Conditional Average Treatment Effect estimation with cross-fitting.
Usage
cate(
response.model,
propensity.model,
cate.model = ~1,
calibration.model = NULL,
data,
contrast,
nfolds = 1,
rep = 1,
silent = FALSE,
stratify = FALSE,
mc.cores = NULL,
rep.type = c("nuisance", "average"),
var.type = "IC",
second.order = TRUE,
response_model = deprecated,
cate_model = deprecated,
propensity_model = deprecated,
treatment = deprecated,
...
)Arguments
- response.model
formula or learner object (formula => learner_glm)
- propensity.model
formula or learner object (formula => learner_glm)
- cate.model
formula specifying regression design for conditional average treatment effects
- calibration.model
linear calibration model.

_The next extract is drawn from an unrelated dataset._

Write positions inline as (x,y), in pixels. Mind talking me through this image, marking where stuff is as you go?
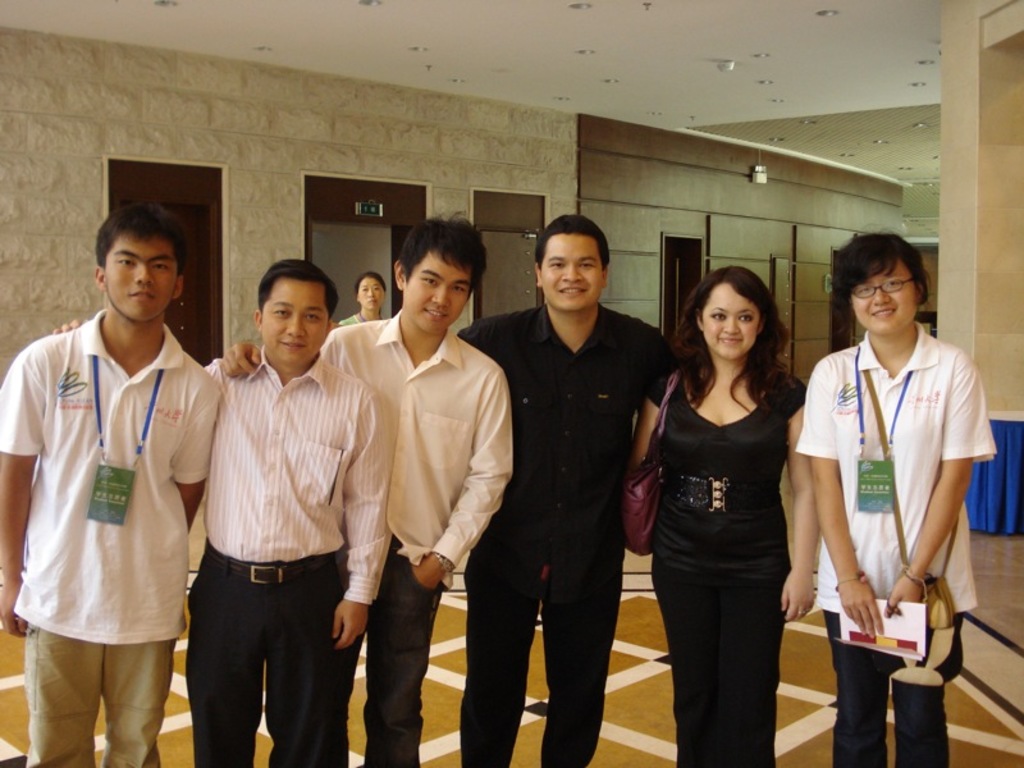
In this image there are people (764,487) standing on the floor (613,709). Behind them there is a woman (374,290). Right side (911,621) there is a woman (876,530) carrying a bag (937,610) and she is holding a paper (880,635). Right side (1000,433) there is a table (1006,527) on the floor (975,640). Background (86,227) there is a wall (77,272) having doors (516,286). Top of the image (782,17) lights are attached to the roof (885,78).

Specify covariates in addition to predicted potential outcomes to include in the calibration.
- data
data.frame
- contrast
treatment contrast (default 1 vs 0)
- nfolds
number of folds
- rep
number of replications of cross-fitting procedure
- silent
suppress all messages and progressbars
- stratify
if TRUE the response.model will be stratified by treatment
- mc.cores
(optional) number of cores. parallel::mcmapply used instead of future
- rep.type
repeated cross-fitting applied by averaging nuisance models (
rep.type="nuisance") or by average estimates from each replication (rep.type="average").- var.type
when equal to "IC" the asymptotic variance is derived from the influence function. Otherwise, based on expressions in Bannick et al. (2025) valid under different covariate-adaptive randomization schemes (only available for ATE and when
calibration.modelis also specified)- second.order
add seconder order term to IF to handle misspecification of outcome models
- response_model
Deprecated. Use response.model instead.
- cate_model
Deprecated. Use cate.model instead.
- propensity_model
Deprecated. Use propensity.model instead.
- treatment
Deprecated. Use cate.model instead.
- ...
additional arguments to future.apply::future_mapply
Details
We have observed data \((Y,A,W)\) where \(Y\) is the response variable, \(A\) the binary treatment, and \(W\) covariates. We further let \(V\) be a subset of the covariates. Define the conditional potential mean outcome $$\psi_{a}(P)(V) = E_{P}[E_{P}(Y\mid A=a, W)|V]$$ and let \(m(V; \beta)\) denote a parametric working model, then the target parameter is the mean-squared error $$\beta(P) = \operatorname{argmin}_{\beta} E_{P}[\{\Psi_{1}(P)(V)-\Psi_{0}(P)(V)\} - m(V; \beta)]^{2}$$
References
Mark J. van der Laan (2006) Statistical Inference for Variable Importance, The International Journal of Biostatistics.
Examples
sim1 <- function(n=1000, ...) {
w1 <- rnorm(n)
w2 <- rnorm(n)
a <- rbinom(n, 1, plogis(-1 + w1))
y <- cos(w1) + w2*a + 0.2*w2^2 + a + rnorm(n)
data.frame(y, a, w1, w2)
}
d <- sim1(5000)
## ATE
cate(cate.model=~1,
response.model=y~a*(w1+w2),
propensity.model=a~w1+w2,
data=d)
#> Estimate Std.Err 2.5% 97.5% P-value
#> E[y(1)] 1.8508 0.04186 1.7687 1.9328 0.000e+00
#> E[y(0)] 0.8279 0.02054 0.7876 0.8681 0.000e+00
#> ───────────
#> (Intercept) 1.0229 0.04768 0.9295 1.1164 4.287e-102
## CATE
cate(cate.model=~1+w2,
response.model=y~a*(w1+w2),
propensity.model=a~w1+w2,
data=d)
#> Estimate Std.Err 2.5% 97.5% P-value
#> E[y(1)] 1.8508 0.04186 1.7687 1.9328 0.000e+00
#> E[y(0)] 0.8279 0.02054 0.7876 0.8681 0.000e+00
#> ───────────
#> (Intercept) 0.9999 0.04654 0.9087 1.0911 2.146e-102
#> w2 0.9879 0.04304 0.9035 1.0723 1.451e-116
if (FALSE) ## superlearner example
mod1 <- list(
glm = learner_glm(y~w1+w2),
gam = learner_gam(y~s(w1) + s(w2))
)
s1 <- learner_sl(mod1, nfolds=5)
#> Error: object 'mod1' not found
cate(cate.model=~1,
response.model=s1,
propensity.model=learner_glm(a~w1+w2, family=binomial),
data=d,
stratify=TRUE)
#> Error: object 's1' not found
# \dontrun{}